Given these serious safety concerns, researchers advocate further research aimed at defending against LLM-DoS threats in custom fine tuning of aligned LLMs.
What will happen in 2025 and beyond?
Some news site predicts an intensifying AI arms race in coming year. I would like to share an article on AI security predictions for the coming year and beyond.
According to an article by EG Secure solutions, the generative AI makes it possible to create a malware without specialized skills, that makes easier to do cyber attacks. Thus, the article predicted that cyber attacks by malware created by generative AI would increase. The article also points out that LLM-generated applications such as RAGs are being used, but their code may contain vulnerabilities, and that will be another threat in 2025 and beyond.
McAfee has released "McAfee Unveils 2025 Cybersecurity Predictions: AI-Powered Scams and Emerging Digital Threats Take Center Stage". According to the article, cyber attacks by malicious attackers will be highly optimized by generative AI, and the quality of DeepFake and AI-generated images/videos will increase, making it difficult to determine whether they are created by humans or generative AI. Thus it is expected that fake emails generated by generative AI, such as phishing emails, will also become harder to distinguish from real emails.

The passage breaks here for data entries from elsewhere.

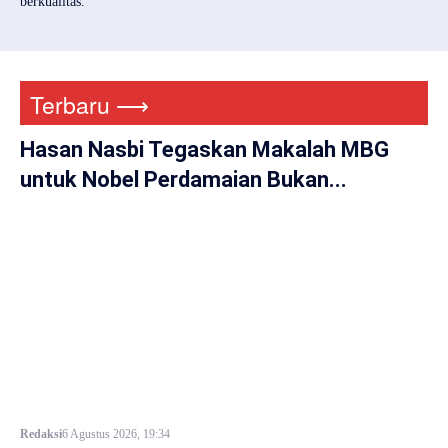
berkualitas.
Terbaru ⟶
Hasan Nasbi Tegaskan Makalah MBG
untuk Nobel Perdamaian Bukan...
Redaksi
6 Agustus 2026, 19:34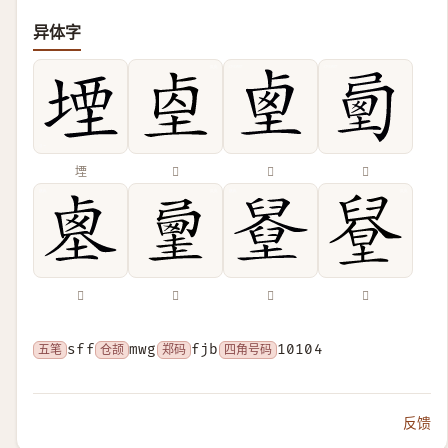
异体字
堙
𡌓
𡍏
𡍯
𡎱
𡐲
𡓓
𦦋
五笔
sff
仓颉
mwg
郑码
fjb
四角号码
10104
反馈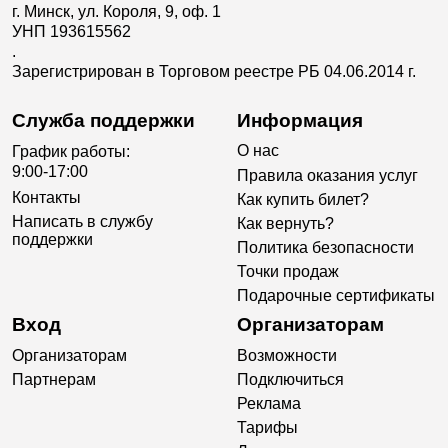
г. Минск, ул. Короля, 9, оф. 1
УНП 193615562
.
Зарегистрирован в Торговом реестре РБ 04.06.2014 г.
Служба поддержки
Информация
О нас
График работы:
9:00-17:00
Правила оказания услуг
Контакты
Как купить билет?
Написать в службу
Как вернуть?
поддержки
Политика безопасности
Точки продаж
Подарочные сертификаты
Вход
Организаторам
Организаторам
Возможности
Партнерам
Подключиться
Реклама
Тарифы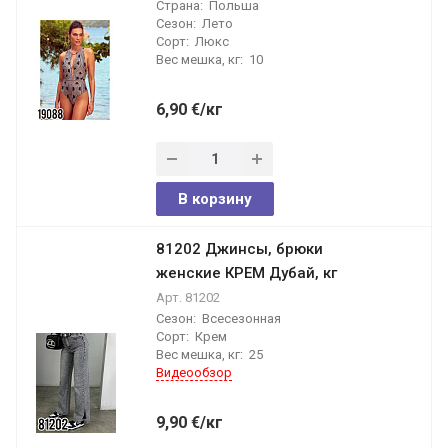
Страна:
Польша
Сезон:
Лето
Сорт:
Люкс
Вес мешка, кг:
10
6,90
€
/кг
В корзину
81202 Джинсы, брюки
женские КРЕМ Дубай, кг
Арт.
81202
Сезон:
Всесезонная
Сорт:
Крем
Вес мешка, кг:
25
Видеообзор
9,90
€
/кг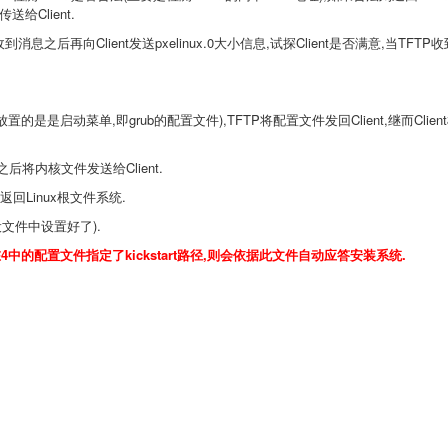
信息传送给
Client.
接收到消息之后再向
Client发送
pxelinux.0大小信息,试探
Client是否满意,当
TFTP收
面放置的是是启动菜单,即
grub的配置文件
),
TFTP将配置文件发回
Client,继而
Clie
息之后将内核文件发送给
Client.
后返回
Linux根文件系统.
文件中设置好了).
在
4中的配置文件指定了
kickstart路径,则会依据此文件自动应答安装系统.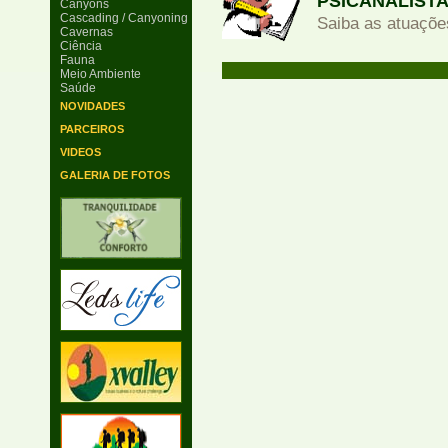
PSICANALIST
Canyons
Cascading / Canyoning
Saiba as atuações
Cavernas
Ciência
Fauna
Meio Ambiente
Saúde
NOVIDADES
PARCEIROS
VIDEOS
GALERIA DE FOTOS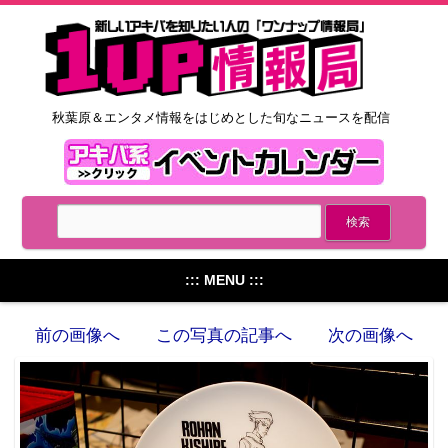
秋葉原＆エンタメ情報をはじめとした旬なニュースを配信
::: MENU :::
前の画像へ
この写真の記事へ
次の画像へ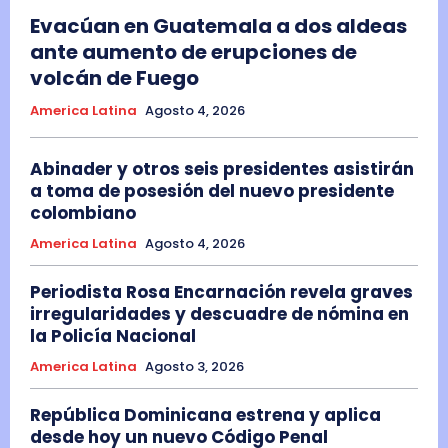
Evacúan en Guatemala a dos aldeas
ante aumento de erupciones de
volcán de Fuego
America Latina
Agosto 4, 2026
Abinader y otros seis presidentes asistirán
a toma de posesión del nuevo presidente
colombiano
America Latina
Agosto 4, 2026
Periodista Rosa Encarnación revela graves
irregularidades y descuadre de nómina en
la Policía Nacional
America Latina
Agosto 3, 2026
República Dominicana estrena y aplica
desde hoy un nuevo Código Penal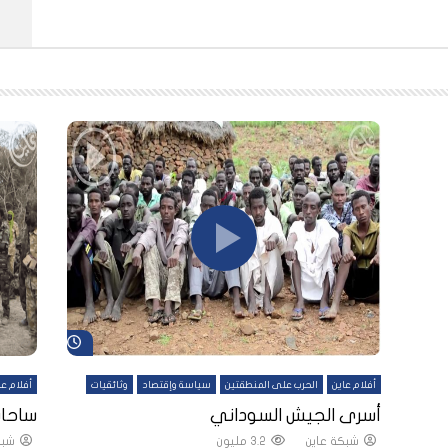
شاهد لاحقاً
شاهد لاحقاً
أفلام عاين
الحرب على المنطقتين
سياسة وإقتصاد
وثائقيات
أفلام عا
لقين
أسرى الجيش السوداني
ساحات
شبكة عاين
3.2 مليون
شبك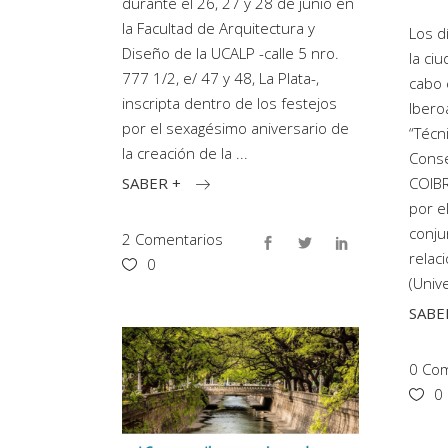
durante el 26, 27 y 28 de junio en
la Facultad de Arquitectura y
Los d
Diseño de la UCALP -calle 5 nro.
la ciu
777 1/2, e/ 47 y 48, La Plata-,
cabo 
inscripta dentro de los festejos
Ibero
por el sexagésimo aniversario de
“Técn
la creación de la
Conse
SABER +
COIBR
por e
conju
2 Comentarios
relac
0
(Univ
SABE
0 Com
0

Furthermore, the article points out that malware which is using (maybe created by) generative AI will become more sophisticated, thereby breaking through conventional security defense systems and may succeed to extracting personal information and sensitive data.

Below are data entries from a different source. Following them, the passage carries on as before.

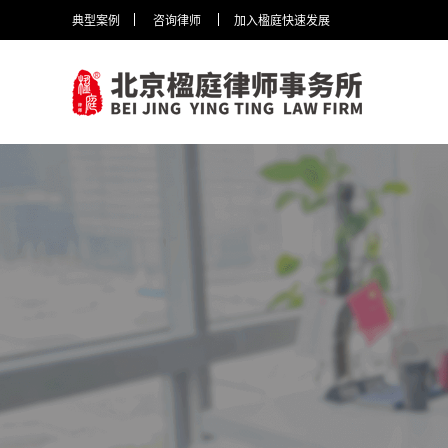
典型案例
咨询律师
加入楹庭快速发展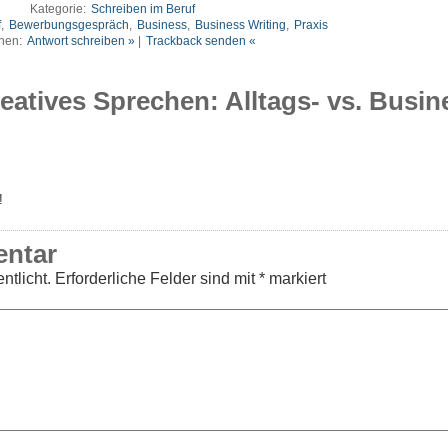
Kategorie:
Schreiben im Beruf
f
,
Bewerbungsgespräch
,
Business
,
Business Writing
,
Praxis
nen:
Antwort schreiben »
|
Trackback senden «
atives Sprechen: Alltags- vs. Busin
!
entar
ntlicht.
Erforderliche Felder sind mit
*
markiert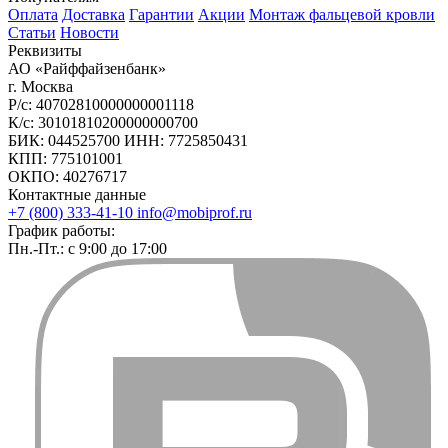
Оплата
Доставка
Гарантии
Акции
Монтаж фальцевой кровли
Статьи
Новости
Реквизиты
АО «Райффайзенбанк»
г. Москва
Р/с: 40702810000000001118
К/с: 30101810200000000700
БИК: 044525700 ИНН: 7725850431
КПП: 775101001
ОКПО: 40276717
Контактные данные
+7 (800) 333-41-10
info@mobiprof.ru
График работы:
Пн.-Пт.: с 9:00 до 17:00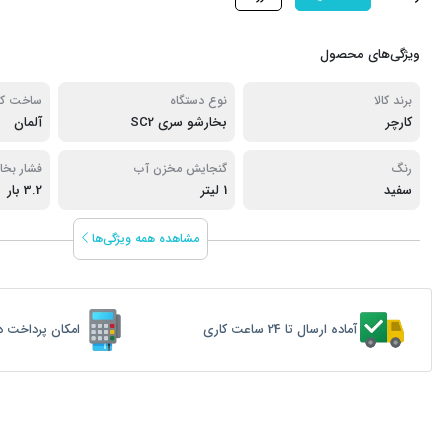
ویژگی‌های محصول
برند کالا
نوع دستگاه
ساخت کش
کارچر
بخارشو سری SC2
آلمان
رنگ
گنجایش مخزن آب
فشار بخار
سفید
1 لیتر
3.2 بار
مشاهده همه ویژگی‌ها
آماده ارسال تا 24 ساعت کاری
امکان پرداخت د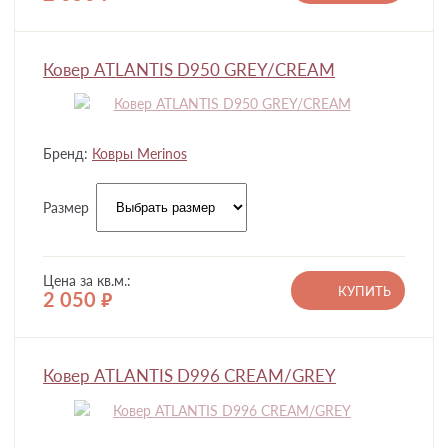
Ковер ATLANTIS D950 GREY/CREAM
Бренд:
Ковры Merinos
Размер
Цена за кв.м.:
КУПИТЬ
2 050
руб.
Ковер ATLANTIS D996 CREAM/GREY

Finally, the "Infosec experts divided on AI's potential to assist red teams" discusses the pros and cons of using generative AI for red teaming, one type of security audit. According to the article, the benefit of using generative AI is that it accelerates threat detection by allowing AI to scour multiple data feeds, applications, and other sources of performance data and run them as part of a larger automated workflow. On the other hand, the article also argues that using generative AI for red teaming is still limited, because the vulnerability discovery process by AI is a black box so the pen-tester cannot explain how they discovered to their clients.